Howard J. Harrison said...

Another good, informative article. It is not hard to understand how you are running out of time to write them, as you have recently observed.

Plus, the Spiegel article ...

You read German, eh?

... lauds the growing consumerism of Ukrainians. Really now, the last thing that a growing national-economy needs is to adopt the USA's Consumer Cult! Ukrainians should be saving instead of spending on Mickey Mouse gadgets. Yeah, I know that they were deprived of their toys under the horrible, central-planned Leninist State economy of the USSR, but going full-throttle in the other direction is not the answer. Look what happened to us Yankees here, Ukrainians, and learn: autocratic State Socialism isn't the answer, and neither is the neofeudalism of globalist laissez-faire.....

Right, right and right again. This generation of globalists will go to the grave congratulating themselves for their enlightened internationalistic attitudes.

... what is needed in a healthy society of a nation is a harmony of interests between the Few and the Many - not leveling from either/or....

Engrave that on a plaque, bolt it to the wall, and light it up at night so everybody can read it.

Redoubt10 said...

Howard,
Was excellent to hear from you. I was beginning to think that you were lost in the straw of Iowa, somewhere.

Spiegel Online is their English International version - I read German at a semi-retarded('semi'?)level, actually.Fascinating language, but often when pulling my hair out over Deutsche grammar and declensions of definite articles - I think that I might as well try astro-physics as an endeavour;-)

Sadly, not enough people care about maintaining the economic infrastructure of the Republic, and stopping those who have ripped it apart. I'll keep keep fighting the proverbial good fight here, but I've realized fully that this is not only an uphill battle, but it is a case of pissing into tornado winds. Ergo, other unrelated subjects will be covered here when the urge to type comes across me.

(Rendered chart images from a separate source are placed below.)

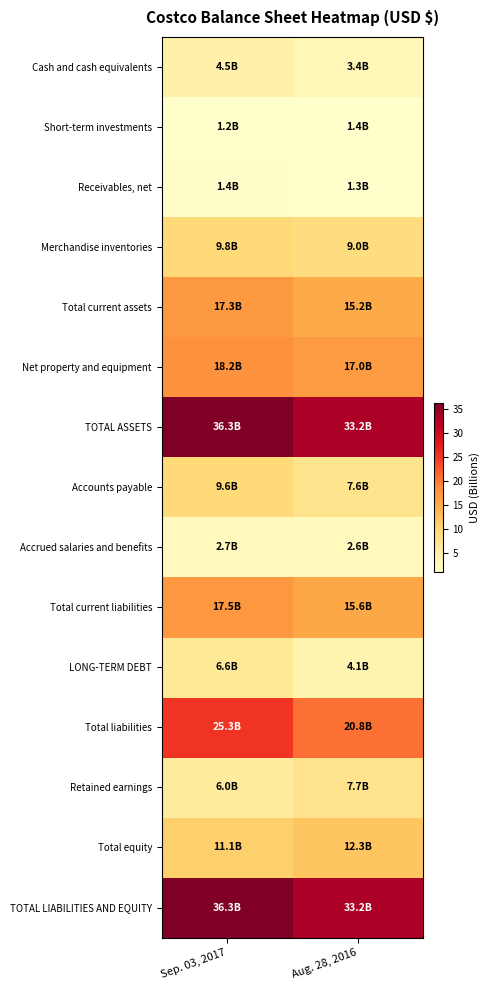

At which category is the sum across all series the highest?

Sep. 03, 2017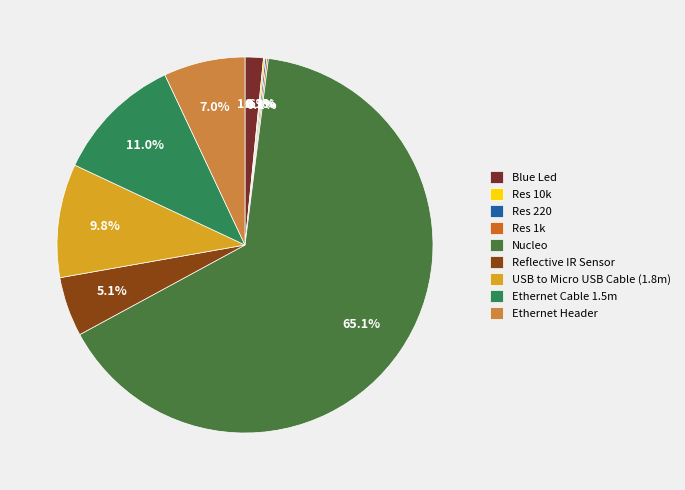

Does any single category account for the majority?

Yes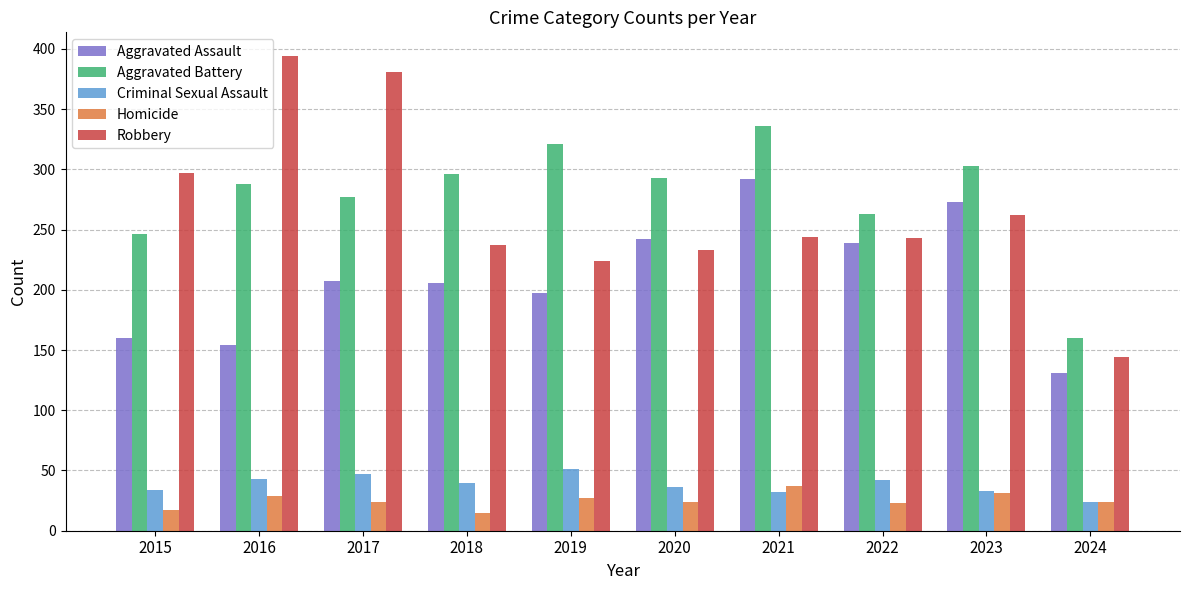

Where is Aggravated Battery nearest to the value 248?

2015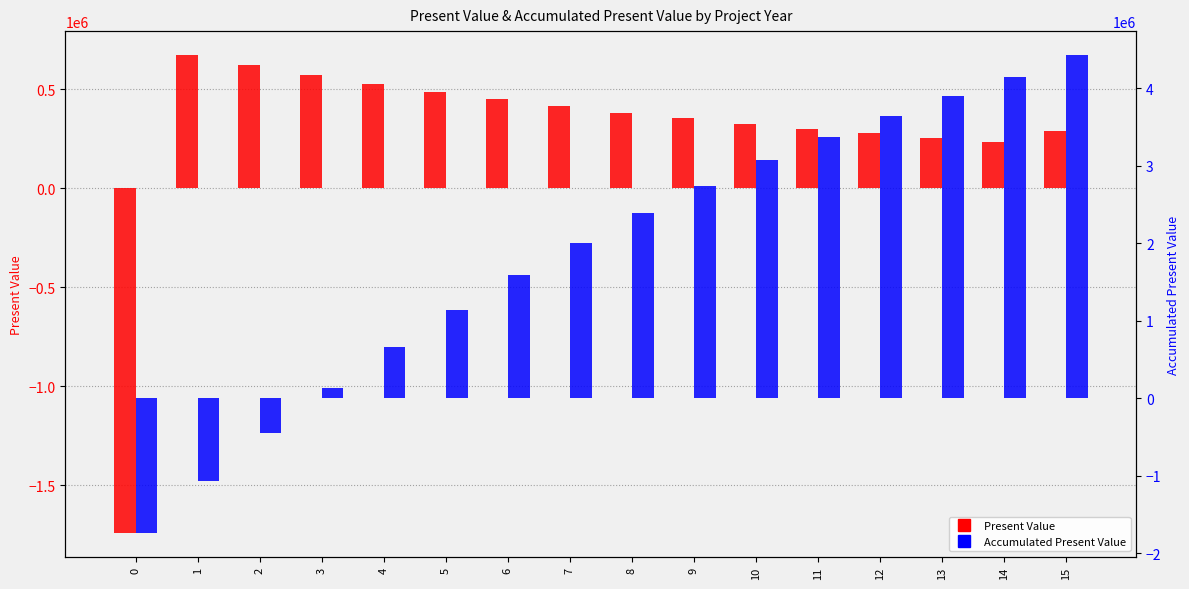

Which series has the widest spread of values?

Accumulated Present Value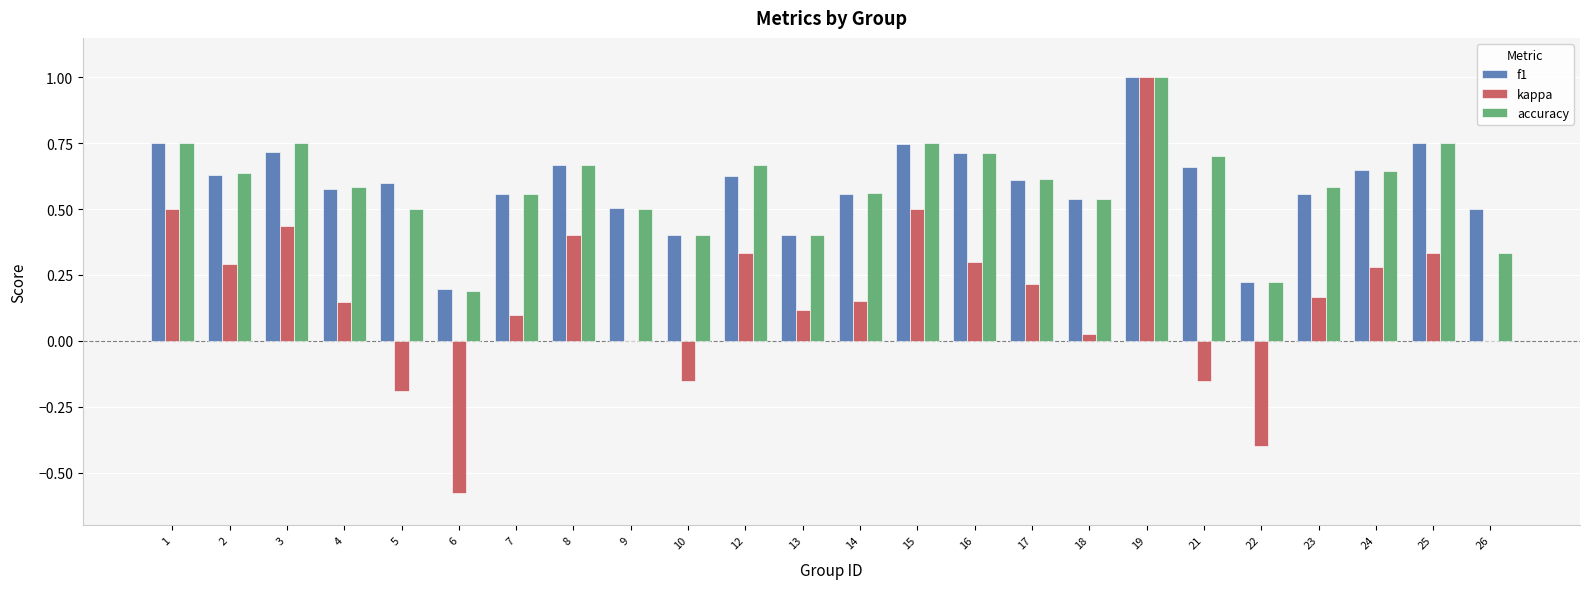

At which category is the sum across all series the highest?

19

Howard J. Harrison said...

Fortunately I am not lost in the straws of Iowa! I don't mention my real life often in the blogosphere because I doubt that many normal people are interested (and because I lack Peggy Noonan's gift for autobiographical anecdote) but I do have one. Like your own real life, mine keeps me away from the keyboard at irregular intervals.

Your uncommonly informative blog stands high on my online reading list whenever time to read is available.